Yes, psQTL can work with data coming from a heterozygous organism. No calculations being performed by psQTL make any assumptions regarding heterozygosity. All psQTL aims to do is compare the allele or genotype frequency between two groups and locate variants where this frequency is biased, such that the variant occurs more often in one group than another. Non-QTL regions are expected to show little to no bias in that frequency, whereas QTL regions will show a greater degree of bias. That principle holds true regardless of heterozygosity level.

I already have my own VCF of variant calls. Can psQTL analyse this?

Yes, as detailed above, psQTL is capable of accepting your own custom VCF, so long as it conforms to the normal formatting of a VCF file.

Does psQTL expect data to originate from WGS, or can I use exome or DArT sequencing?

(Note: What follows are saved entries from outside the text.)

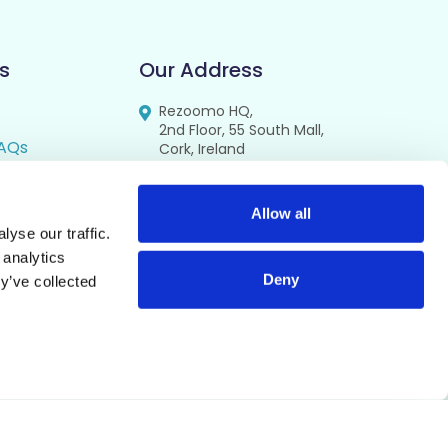
s
Our Address
Rezoomo HQ,
2nd Floor, 55 South Mall,
AQs
Cork, Ireland
T12 RR44
FAQs
se
Allow all
yse our traffic.
cy
 analytics
Deny
y’ve collected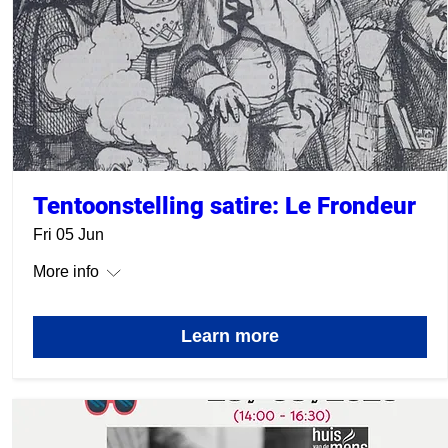
Tentoonstelling satire: Le Frondeur
Fri 05 Jun
More info
Learn more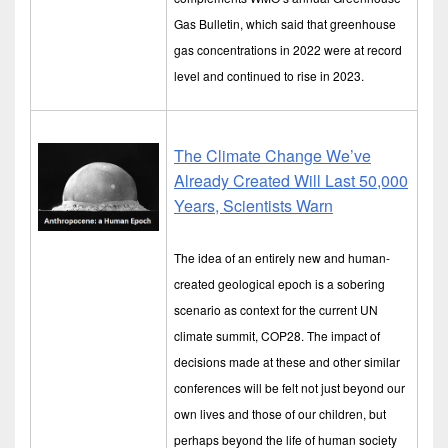
Gas Bulletin, which said that greenhouse
gas concentrations in 2022 were at record
level and continued to rise in 2023.
The Climate Change We’ve
Already Created Will Last 50,000
Years, Scientists Warn
The idea of an entirely new and human-
created geological epoch is a sobering
scenario as context for the current UN
climate summit, COP28. The impact of
decisions made at these and other similar
conferences will be felt not just beyond our
own lives and those of our children, but
perhaps beyond the life of human society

psQTL operates agnostically to sequencing technology type, and as such any type of data is suitable. However, if you are working with sequencing types like exome or DArT sequencing which are not evenly distributed throughout the genome, you may want to change how CNV prediction occurs.

Specifically, when using psQTL_prep.py depth, you may want to change the --windowSize value from its default of 1000 to something better suited to your sequencing. For exome sequencing, having a window size loosely based on the average length of a gene (introns included) may better capture meaningful differences in copy numbers; in such a case, --windowSize 10000 might be a good choice. Likewise for DArT sequencing, the average expected spacing between each restriction enzyme site may help to inform your chosen window size.

If you find yourself unsure, don't worry. Just try the default option first, and if your CNV output results look a bit messy, try adding a zero onto your window size and re-run psQTL to see if that makes more sense of your data.

How does psQTL handle missing data?

psQTL recognises missing data in the GT field of a VCF as being denoted by a .. It will treat partially missing (e.g., 0/.) as being fully missing.

When plotting or reporting Euclidean distance results with psQTL_post.py, the --missing value allows you to choose to filter out SNPs or CNVs which have a missing sample number exceeding that percentage threshold.

sPLS-DA is more strict as it does not tolerate missing data. Hence, any amount of missing data at a site will result in its filtration.

My population is from a selfed organism. How do I input that with --parents?

You can input the same sample twice like --parents sample12 sample12 to indicate selfing, and any relevant parts of the psQTL code will handle it appropriately.

Can I input .gz files?

When it comes to genome FASTA and GFF3 files, or a VCF you have produced yourself, they can be input as-is or as a gzip'd (or bgzip'd) file. Files produced by psQTL are generally gzip'd by default, and psQTL expects them to remain how they were created. In other words, if you want to unzip an intermediate file and inspect it manually in a decompressed state, make a copy of the file elsewhere first.